He offered not to divide the House provided he could introduce a protecting clause for St. Martin’s, as he did again, 28 Feb. He asked the attorney-general to prevent vexatious and expensive law suits against the trustees of charities coming under the operation of the new charity commission, 10 Mar. On 21 Mar. he brought up a Vintry petition in favour of parliamentary reform, though he did ‘not approve’ of the Grey ministry’s bill, and one against it from the inhabitants of Maidstone, who objected to the loss of their privileges. He voted against the second reading of the bill, 22 Mar. He opined that allowing employers to oblige their employees to take meals at work, ‘having the profit of procuring them’, would render the truck bill inoperative, 12 Apr. On the presentation of the Sussex reform petition, 18 Apr., he stated that he had refused to sign it, and asked what concessions ministers would make to opposition views. He voted for Gascoyne’s wrecking amendment, 19 Apr. 1831, which precipitated a dissolution.
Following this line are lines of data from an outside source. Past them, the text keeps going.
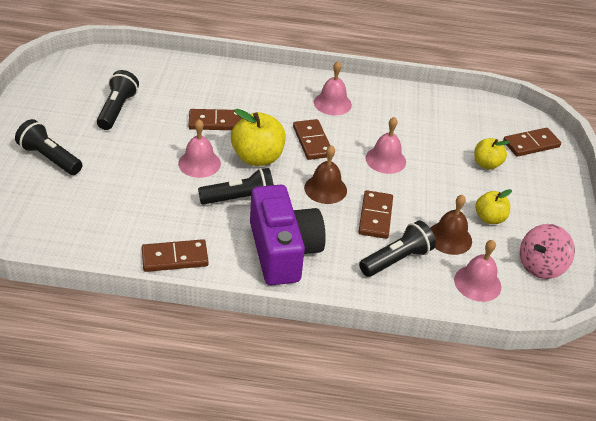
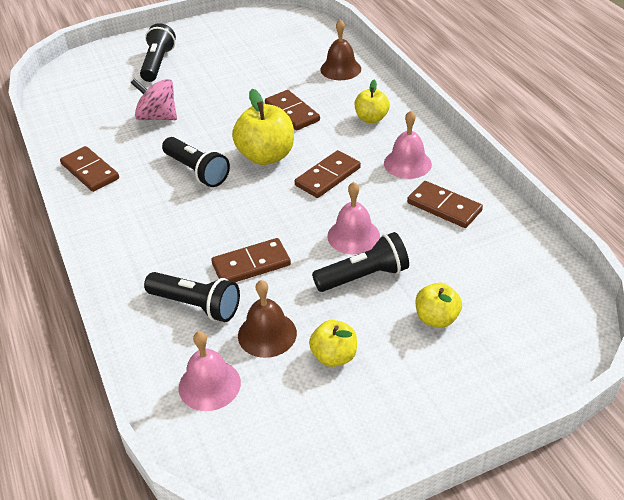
camera: 65 degrees right, 0 degrees up
black flashlight [97,70,139,130] -> black flashlight moved to [312,232,409,292]
pink bell [178,119,221,178] -> none
purple camera [250,185,326,285] -> none
brown bell [304,145,347,204] -> brown bell moved to [320,19,361,80]
brown domino [503,128,561,157] -> brown domino moved to [407,181,483,228]
pink spinning top [520,224,575,279] -> pink spinning top moved to [131,78,177,120]
none -> yellow apple [355,79,390,123]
It also led to his own departure from the Commons. On 5 Apr. the Whiggish Kentish Chronicle had asked if there was ‘a man in all England that can explain what miracle induced the people of Maidstone to send Winchester the stationer into Parliament?’ He offered again, 23 Apr., but Charles James Barnett* emerged as a reformer to unite with Robarts, and the candidacy of the former Member, George Simson, did nothing to prevent Winchester being insulted during the campaign.
Winchester became lord mayor of London by rotation, being formally elected, 29 Sept. 1834. At his inaugural dinner, 8 Nov., he eulogized Wellington as ‘the great captain of the age’, but the corporation was predominantly Whig, and he twice had to present addresses to the king (against the change of ministers in late 1834 and in favour of their dismissal in April 1835) with which he disagreed. He made himself very unpopular by his refusal to allow Guildhall to be used for public meetings, after having given a specific promise to the contrary.
Winchester remained loyal to the Conservatives, voting for them at Kent West and Westminster elections in 1835 and 1837.